Urban myths often have a grain of truth in them. For example many people believe that aerosol sprays damage the ozone layer, when in fact the ozone-destroying chlorofluorocarbons have been banned from spray cans for over thirty years. Could lead poisoning be one of those myths? No, lead poisoning is real and a key reason why companies should use materials handling equipment when dealing with forklift batteries.
The Truth About Lead Poisoning
Lead and other heavy metals such as mercury arsenic are serious health problems. Even a very small amount of these metals builds up in organisms, quickly damaging organs and the nervous system. This is especially a concern in infants and pregnant mothers since lead can damage the baby's developing brain.
Decades ago lead was prevalent in house paint, water pipes, glazed ceramics and even children's toys. Today lead has been banned in most products so you might believe there is no danger of contamination. Unfortunately that is not true. Although sources of lead have been reduced, there are still many remaining, often because there isn't any cost-effective alternative to lead. One common source is the lead-acid battery used in forklifts. Protect your workers from the dangers of lead exposure by using materials handling equipment.
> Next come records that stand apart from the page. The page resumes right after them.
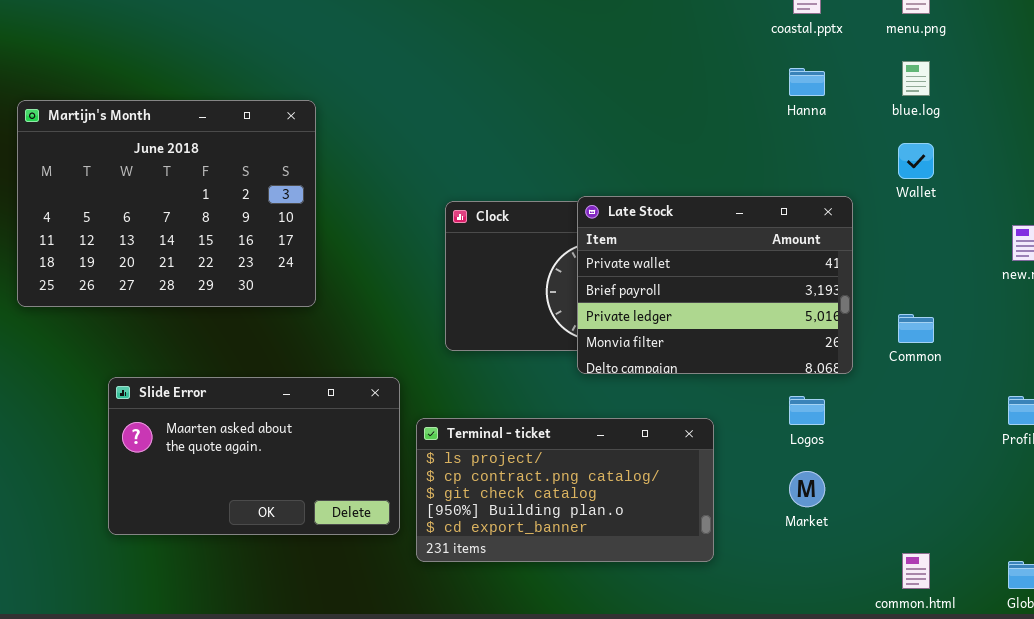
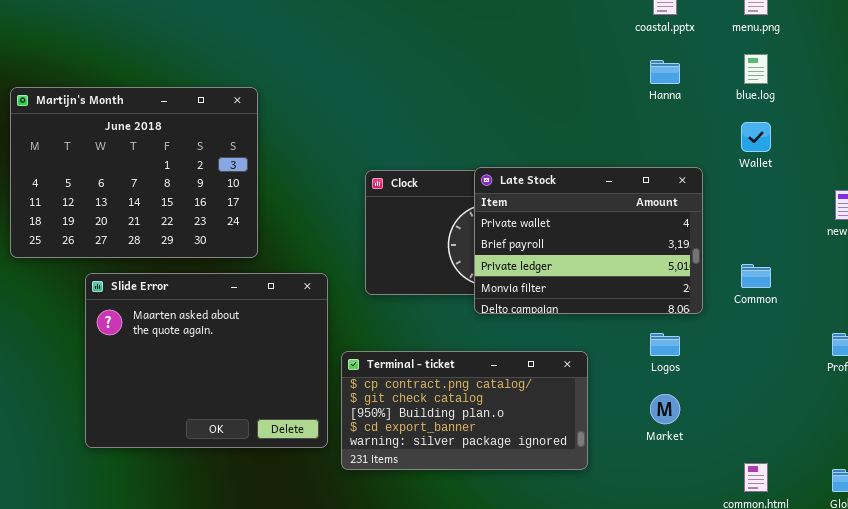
Slide Error: [108,377,400,535] -> [85,273,328,448], resized
Terminal - ticket: [416,418,714,562] -> [341,351,588,470], scrolled down 1 row

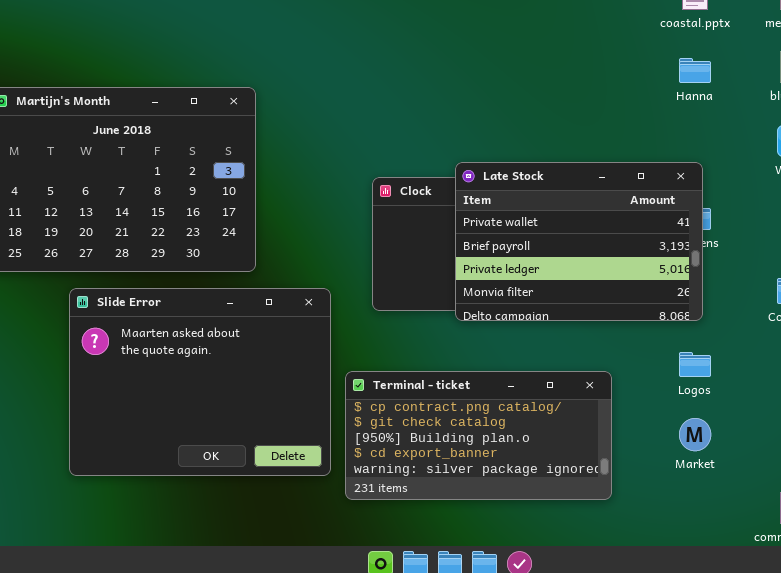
Late Stock: [474,167,703,314] -> [455,162,703,321], moved

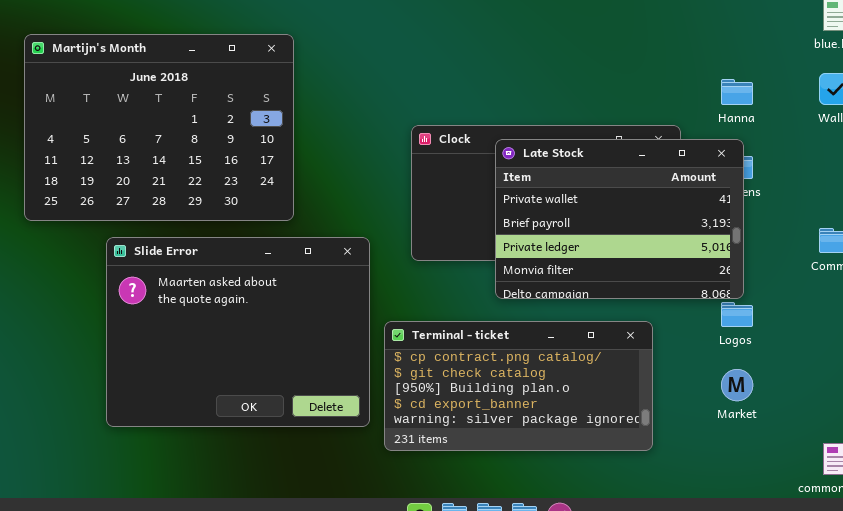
Hanna: [679,58,711,83] -> [721,79,753,105], moved
Late Stock: [455,162,703,321] -> [495,139,744,299], moved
Lifters allow workers to remove batteries from forklifts without coming into direct contact. The distance minimizes the chance the worker will come into contact with the lead or the acid in the cell, both dangerous materials. Workers can easily remove and replace power cells and transport them to a charging area. Remember even a tiny amount of ingested lead, such as the amount you might receive by touching lead and then putting your finger in your mouth, can cause permanent and catastrophic organ damage.
Materials handling equipment reduces the incidence of worker injury. Batteries are heavy and back strain is not uncommon in workers handling these heavy blocks. Lifters minimize the chance of dropping a battery, which can cause injury, damage to the floor, or cracking of the battery case that causes an acid leak.
Another type of materials handling equipment is the washer. Batteries build up corrosion from the acid inside as well as picking up dirt and other materials. The units need to be cleaned now and then to maximize their life and reduce the chance of worker injury. However you can't just hose them off in the parking lot since the running water will leach off a small amount of lead.
If the lead gets into the sewage system, it will eventually contaminate the city's drinking water. If it gets into the water table, it can spread into water holes, lakes and river. Animals drink this water and accumulate the metal, and anything that eats that animal, including humans, will also get a dose of lead.
Lead is dangerous but it's also relatively easy to control. Use materials handling equipment to manipulate forklift batteries safely.